C’est en corrigeant les dernières épreuves du 2e numéro du tome VII que Reiffenberg rendit le dernier soupir. Les deux livraisons qui parurent ensuite furent publiées sous la direction du capitaine Auguste-Joseph de Reume (1807-1865). La rédaction passa, à partir de la page 257 du tome VII, entre les mains de Charles Lioult de Chênedollé (1797-1862), ancien professeur de l’athénée de Liège, qui se retira vers la fin de 1852 (tome IX). Son successeur fut Adrien Sterckx, qui cessa à la page 408 du tome I-2e série (tome X de la collection) dont la publication s’est étendue sur 1853-1854. C’est Auguste Scheler, bibliothécaire du roi des Belges, qui dirigea en 1855 la première livraison du tome XI de la collection (2e série, tome II) et les tomes suivants.
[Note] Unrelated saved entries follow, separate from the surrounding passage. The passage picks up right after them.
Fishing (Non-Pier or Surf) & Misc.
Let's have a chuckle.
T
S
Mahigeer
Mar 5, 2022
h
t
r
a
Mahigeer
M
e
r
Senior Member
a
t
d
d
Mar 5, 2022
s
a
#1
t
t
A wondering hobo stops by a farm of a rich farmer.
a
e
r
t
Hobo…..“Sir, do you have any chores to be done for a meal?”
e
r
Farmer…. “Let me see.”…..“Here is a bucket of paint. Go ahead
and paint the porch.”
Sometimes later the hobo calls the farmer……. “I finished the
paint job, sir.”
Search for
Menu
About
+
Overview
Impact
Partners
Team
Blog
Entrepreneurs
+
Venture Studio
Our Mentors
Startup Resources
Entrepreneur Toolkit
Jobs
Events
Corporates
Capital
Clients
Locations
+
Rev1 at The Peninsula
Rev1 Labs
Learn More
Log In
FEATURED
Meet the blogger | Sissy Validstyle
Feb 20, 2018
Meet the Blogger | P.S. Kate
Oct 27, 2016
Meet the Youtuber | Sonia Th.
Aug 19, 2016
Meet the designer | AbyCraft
Après Van Dale (tomes I-V, 1845-1848), les éditeurs successifs furent Alexandre Jamar (tome VI, 1850), J.M. Héberlé (tomes VII-VIII, 1850-1851), librairie appartenant à Heinrich Lempertz (1816-1898), et Ferdinand Heussner jusqu’à la dernière année (tomes IX-XXI, 1852-1865).
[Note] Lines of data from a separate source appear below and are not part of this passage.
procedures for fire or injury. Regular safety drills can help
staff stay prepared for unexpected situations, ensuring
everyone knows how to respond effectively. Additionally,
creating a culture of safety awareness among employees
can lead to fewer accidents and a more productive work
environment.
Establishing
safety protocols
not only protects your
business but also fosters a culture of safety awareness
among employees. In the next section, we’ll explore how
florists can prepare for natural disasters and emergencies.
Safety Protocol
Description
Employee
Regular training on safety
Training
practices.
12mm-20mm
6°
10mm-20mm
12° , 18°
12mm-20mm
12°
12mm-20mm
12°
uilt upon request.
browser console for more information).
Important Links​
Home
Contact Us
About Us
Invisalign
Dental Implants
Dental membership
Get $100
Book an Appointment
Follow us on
En 1864, le libraire bruxellois François-Jean Olivier (Zierikzee, 1829-Bruxelles, 1887) publia le premier numéro des Annales du bibliophile belge et hollandais :


« Il y a place pour tout le monde au soleil.
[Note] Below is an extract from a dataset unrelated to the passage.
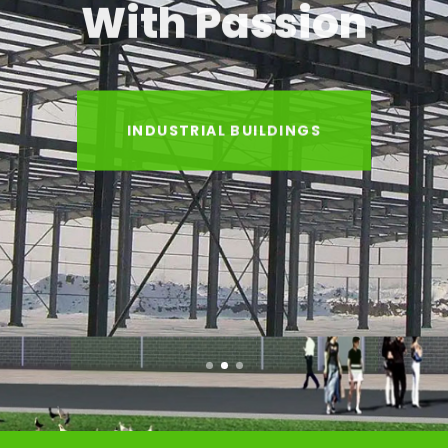
With Passion
INDUSTRIAL BUILDINGS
C’est en vertu de ce principe que l’éditeur entreprend ces Annales.

Malgré le grand nombre de publications périodiques consacrées à la bibliographie, [...] il nous a semblé que l’étude des produits des presses néerlandaises et belges n’est pas suffisamment représentée [...] »


Le Bulletin du bibliophile belge (tome XX, 1864, p. 435-436) annonça la parution de ce « concurrent » mensuel :


« Nous ne sommes pas compétent pour nous prononcer sur le point de savoir, si ce nouvel organe de bibliographie répond à un besoin réel, s’il y avait avantage ou non à fournir au petit nombre des bibliologues belges ou néerlandais une nouvelle occasion pour “ placer ” le fruit de leurs études, et nous serions du reste bien mal venu si nous voulions contester à M. Olivier, l’éditeur de la nouvelle feuille, la justesse du principe en vertu duquel il déclare avoir entrepris ses Annales […]. Nous avons donc accueilli les Annales sans le moindre sentiment de jalousie, persuadé que nous sommes qu’elles ne sont pas provoquées non plus par un sentiment de rivalité. »  



La publication se poursuivit jusqu’en 1866, quand Olivier l’abandonna pour devenir l’éditeur du bulletin trimestriel de la seconde « Société des bibliophiles de Belgique », fondée par Xavier de Theux, intitulé Le Bibliophile belge. Rappelant sa préface de 1864, Olivier écrivait : « C’est pour rester fidèle à ce même principe que nous nous effaçons aujourd’hui pour faire place au grand soleil à un confrère nouveau [...] » Certaines contributions sont importantes, telle la « Bibliographie bouillonnaise » de Jean-Baptiste Douret, en 1868 (p. 38-51, 101-120 et 197-211). Le bulletin cessa de paraître avec le numéro de 1879. Olivier reprit de 1881 à 1886 ses Annales, sous le titre des Annales du bibliophile belge.